What might a jobs market “canary in the coal mine” look like?
The picture below (courtesy of Datatrek) shows monthly US job gains and losses from 1986 through 2019 and highlights the last three recessions – in 1990, 2001, and 2008 – in grey bars.
The start of each of the last three recessions saw three months of consecutive job losses and in each case one month showed employment levels declining by 200,000 workers (the data is called out in red font).
Source: Datatrek and Federal Reserve Economic Data (FRED)
For the situation today, the economy has created an average of about 15,000 jobs each month over the past half year.
That is a big downshift from the same period a year earlier, when the U.S. was adding 78,000 jobs on average each month, but we are still adding jobs, and it’s enough to keep the unemployment rate steady.
Another window on the employment situation in the US is the weekly initial unemployment claims data produced by the Department of Labor.
The latest release, on April 2 showed that for the week ending March 28, seasonally adjusted initial unemployment claims came in at 202,000 — nearly matching the two-year low of 201,000 set in January. The four-week moving average for initial unemployment claims stands at 207,750.
Today’s labor market statistics are not consistent with an economy on the verge of recession.
Historically, initial claims begin to rise meaningfully — typically above 250,000 to 300,000 on a sustained basis — well before a recession is formally declared.
At current levels, the data show that employers are simply not laying off workers at a pace that signals economic distress.
This is the crucial dynamic: recessions are generally caused not by rising prices alone, but by rising prices combined with rising unemployment. When workers lose their jobs, they cut spending, businesses respond by cutting more jobs, and the cycle feeds on itself.
That negative feedback loop requires a deteriorating labor market to get started — and right now, the labor market is not deteriorating. Employers appear to be choosing to hold on to their workforce even as energy costs rise, absorbing some margin pressure rather than triggering layoffs.

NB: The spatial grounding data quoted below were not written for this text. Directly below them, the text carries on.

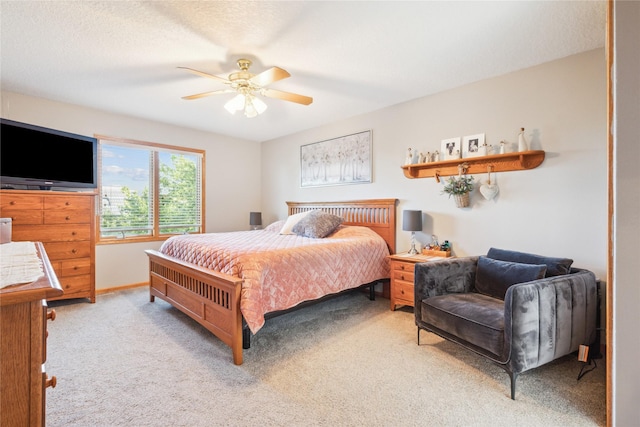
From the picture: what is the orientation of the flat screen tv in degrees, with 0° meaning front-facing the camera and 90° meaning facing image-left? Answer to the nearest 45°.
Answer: approximately 315°

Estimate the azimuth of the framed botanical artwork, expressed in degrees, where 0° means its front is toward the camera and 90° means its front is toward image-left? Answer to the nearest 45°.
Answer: approximately 45°

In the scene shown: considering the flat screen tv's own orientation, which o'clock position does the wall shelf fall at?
The wall shelf is roughly at 12 o'clock from the flat screen tv.

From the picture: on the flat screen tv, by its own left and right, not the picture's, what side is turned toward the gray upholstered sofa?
front

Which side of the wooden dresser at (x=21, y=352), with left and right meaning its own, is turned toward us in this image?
right

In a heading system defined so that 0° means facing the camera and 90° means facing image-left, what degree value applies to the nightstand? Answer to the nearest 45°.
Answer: approximately 45°

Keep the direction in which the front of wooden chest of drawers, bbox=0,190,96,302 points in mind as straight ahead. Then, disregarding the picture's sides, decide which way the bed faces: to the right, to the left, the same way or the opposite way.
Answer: to the right

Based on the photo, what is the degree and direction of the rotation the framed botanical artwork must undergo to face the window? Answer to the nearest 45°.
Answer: approximately 45° to its right

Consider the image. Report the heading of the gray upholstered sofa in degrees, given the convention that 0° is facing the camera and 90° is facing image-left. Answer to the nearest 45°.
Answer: approximately 45°

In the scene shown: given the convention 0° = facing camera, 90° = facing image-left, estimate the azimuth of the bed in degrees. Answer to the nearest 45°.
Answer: approximately 45°

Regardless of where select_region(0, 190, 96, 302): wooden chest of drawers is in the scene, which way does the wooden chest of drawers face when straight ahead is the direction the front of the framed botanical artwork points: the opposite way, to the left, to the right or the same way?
to the left
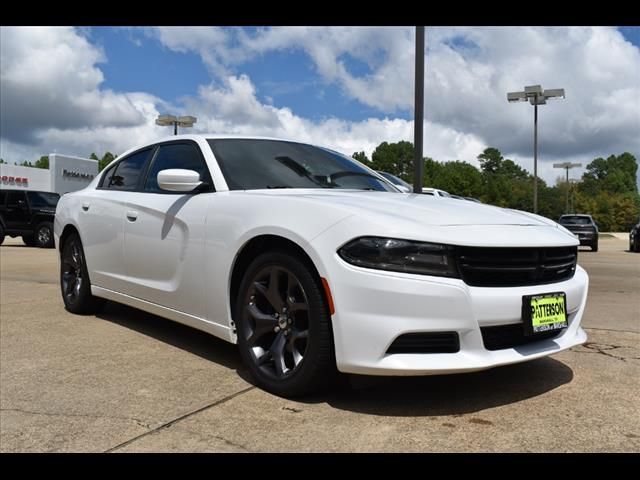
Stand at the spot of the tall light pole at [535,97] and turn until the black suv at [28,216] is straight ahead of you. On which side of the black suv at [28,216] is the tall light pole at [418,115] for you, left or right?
left

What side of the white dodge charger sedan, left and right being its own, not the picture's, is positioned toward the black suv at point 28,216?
back

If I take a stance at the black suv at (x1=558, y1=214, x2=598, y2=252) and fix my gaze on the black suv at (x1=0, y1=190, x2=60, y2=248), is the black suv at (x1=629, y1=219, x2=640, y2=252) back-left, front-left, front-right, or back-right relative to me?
back-left

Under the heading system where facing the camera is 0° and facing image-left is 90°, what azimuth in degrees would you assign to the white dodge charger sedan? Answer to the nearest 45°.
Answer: approximately 315°

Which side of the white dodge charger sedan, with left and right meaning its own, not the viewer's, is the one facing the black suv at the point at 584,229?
left

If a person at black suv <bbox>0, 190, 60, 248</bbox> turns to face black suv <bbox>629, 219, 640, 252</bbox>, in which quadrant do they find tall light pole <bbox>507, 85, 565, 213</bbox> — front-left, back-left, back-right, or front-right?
front-left

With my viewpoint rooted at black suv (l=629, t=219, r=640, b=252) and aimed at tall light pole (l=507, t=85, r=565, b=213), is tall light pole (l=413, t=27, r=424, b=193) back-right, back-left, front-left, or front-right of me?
back-left

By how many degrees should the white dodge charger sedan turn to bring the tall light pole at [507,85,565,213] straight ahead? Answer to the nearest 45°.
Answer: approximately 135° to its left

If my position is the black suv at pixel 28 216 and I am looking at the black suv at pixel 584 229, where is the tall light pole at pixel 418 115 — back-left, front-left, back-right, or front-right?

Until weekly unemployment claims begin trending meaningfully higher, the unemployment rate climbs toward 5%, or monthly payroll additions turn consistently negative, the labor market will remain an important shock absorber for the US economy.
What We Are Watching
None of this means the risks are trivial. We are monitoring three variables closely:
- The duration of Strait of Hormuz disruptions. A prolonged closure — measured in months rather than weeks — would change the calculus significantly. If oil prices average $140 or above into the summer, recession risk rises sharply.

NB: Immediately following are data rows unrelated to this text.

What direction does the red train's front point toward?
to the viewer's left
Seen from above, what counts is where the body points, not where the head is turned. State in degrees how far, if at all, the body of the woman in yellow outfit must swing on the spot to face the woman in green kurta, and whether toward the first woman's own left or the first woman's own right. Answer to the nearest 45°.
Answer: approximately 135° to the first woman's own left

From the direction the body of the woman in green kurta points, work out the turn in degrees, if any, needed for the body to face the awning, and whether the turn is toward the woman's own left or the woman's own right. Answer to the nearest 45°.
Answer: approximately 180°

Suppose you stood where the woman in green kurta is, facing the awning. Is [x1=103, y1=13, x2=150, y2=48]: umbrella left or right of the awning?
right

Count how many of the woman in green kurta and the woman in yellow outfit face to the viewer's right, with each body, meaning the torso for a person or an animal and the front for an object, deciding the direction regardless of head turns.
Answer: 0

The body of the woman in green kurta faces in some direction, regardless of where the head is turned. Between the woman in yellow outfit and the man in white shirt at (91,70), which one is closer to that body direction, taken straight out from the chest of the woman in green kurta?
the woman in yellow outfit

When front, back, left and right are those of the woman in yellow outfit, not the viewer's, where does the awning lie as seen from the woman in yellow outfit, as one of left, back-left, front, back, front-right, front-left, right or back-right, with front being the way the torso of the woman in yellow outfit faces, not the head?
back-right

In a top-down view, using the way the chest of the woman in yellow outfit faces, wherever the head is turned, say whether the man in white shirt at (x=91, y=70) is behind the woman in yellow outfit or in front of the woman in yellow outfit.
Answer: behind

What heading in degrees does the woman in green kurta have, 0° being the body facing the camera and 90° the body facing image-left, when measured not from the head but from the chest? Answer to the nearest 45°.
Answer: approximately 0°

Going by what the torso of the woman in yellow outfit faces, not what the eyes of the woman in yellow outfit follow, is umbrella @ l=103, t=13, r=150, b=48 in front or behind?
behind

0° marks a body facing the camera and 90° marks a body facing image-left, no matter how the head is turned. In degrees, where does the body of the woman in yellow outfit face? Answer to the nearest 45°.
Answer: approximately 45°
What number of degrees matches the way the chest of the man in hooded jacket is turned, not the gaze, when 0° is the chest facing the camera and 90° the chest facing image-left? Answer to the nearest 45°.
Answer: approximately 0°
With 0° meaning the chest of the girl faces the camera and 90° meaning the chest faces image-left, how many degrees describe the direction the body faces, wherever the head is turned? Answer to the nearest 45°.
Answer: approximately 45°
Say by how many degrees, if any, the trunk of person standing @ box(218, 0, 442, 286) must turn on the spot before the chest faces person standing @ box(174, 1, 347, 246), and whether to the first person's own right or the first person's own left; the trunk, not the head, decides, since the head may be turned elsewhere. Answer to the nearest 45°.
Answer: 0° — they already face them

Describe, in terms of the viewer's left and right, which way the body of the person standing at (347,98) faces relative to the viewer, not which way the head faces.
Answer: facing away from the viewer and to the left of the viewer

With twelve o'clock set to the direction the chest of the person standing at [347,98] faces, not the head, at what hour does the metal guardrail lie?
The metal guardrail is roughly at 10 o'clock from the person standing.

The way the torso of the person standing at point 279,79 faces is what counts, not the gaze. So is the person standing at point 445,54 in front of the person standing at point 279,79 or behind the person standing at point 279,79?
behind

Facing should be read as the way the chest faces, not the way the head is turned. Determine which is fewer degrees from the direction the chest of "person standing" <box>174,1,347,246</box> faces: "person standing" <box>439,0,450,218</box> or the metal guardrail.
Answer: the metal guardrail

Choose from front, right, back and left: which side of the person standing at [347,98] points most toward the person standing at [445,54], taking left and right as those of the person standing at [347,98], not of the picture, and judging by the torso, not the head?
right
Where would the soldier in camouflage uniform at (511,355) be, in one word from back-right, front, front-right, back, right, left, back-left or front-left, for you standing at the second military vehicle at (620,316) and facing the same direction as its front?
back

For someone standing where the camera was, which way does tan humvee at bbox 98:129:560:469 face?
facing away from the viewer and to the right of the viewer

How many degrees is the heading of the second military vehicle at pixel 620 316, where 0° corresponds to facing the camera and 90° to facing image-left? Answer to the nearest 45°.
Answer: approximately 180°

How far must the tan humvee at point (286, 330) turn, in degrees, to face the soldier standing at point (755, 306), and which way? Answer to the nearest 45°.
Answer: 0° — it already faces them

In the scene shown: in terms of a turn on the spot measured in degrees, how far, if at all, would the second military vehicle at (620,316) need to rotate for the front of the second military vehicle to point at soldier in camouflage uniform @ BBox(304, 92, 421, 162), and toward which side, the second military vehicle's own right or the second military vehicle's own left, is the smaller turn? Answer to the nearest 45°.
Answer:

- Consumer spending. Energy costs are effectively a tax on households, and if they cause consumers to meaningfully pull back on discretionary spending, the resulting slowdown in business activity and hiring could become self-reinforcing.
- Inflation persistence. If the oil shock pushes headline inflation durably above 4%, the Fed’s room to maneuver shrinks and the stagflation scenario becomes more credible.
The Bottom Line
The Iran war has made 2026 a more difficult year for the U.S. economy. Growth will be slower than it might otherwise have been, inflation will be stickier, and uncertainty is elevated.
But the U.S. enters this challenge with significant structural advantages: energy self-sufficiency, fiscal momentum, an AI-driven investment boom that seems to be durable, and a Federal Reserve that retains meaningful flexibility.
History tells us that oil shocks cause recessions when they are severe, sustained, and met with policy that amplifies rather than cushions the blow. None of those three conditions are clearly in place today.
As I was writing this article, the tagline for the ad campaign for Energizer batteries came to mind: “still going”.
Despite a foreign conflict with wide-ranging implications, including grave concerns by many US consumers and a current sky-high oil price, the US economy is still going.
While the risks to an economic downturn are significantly higher now than they were before February 28, my sense is that the U.S. economy will navigate this shock without entering recession in 2026.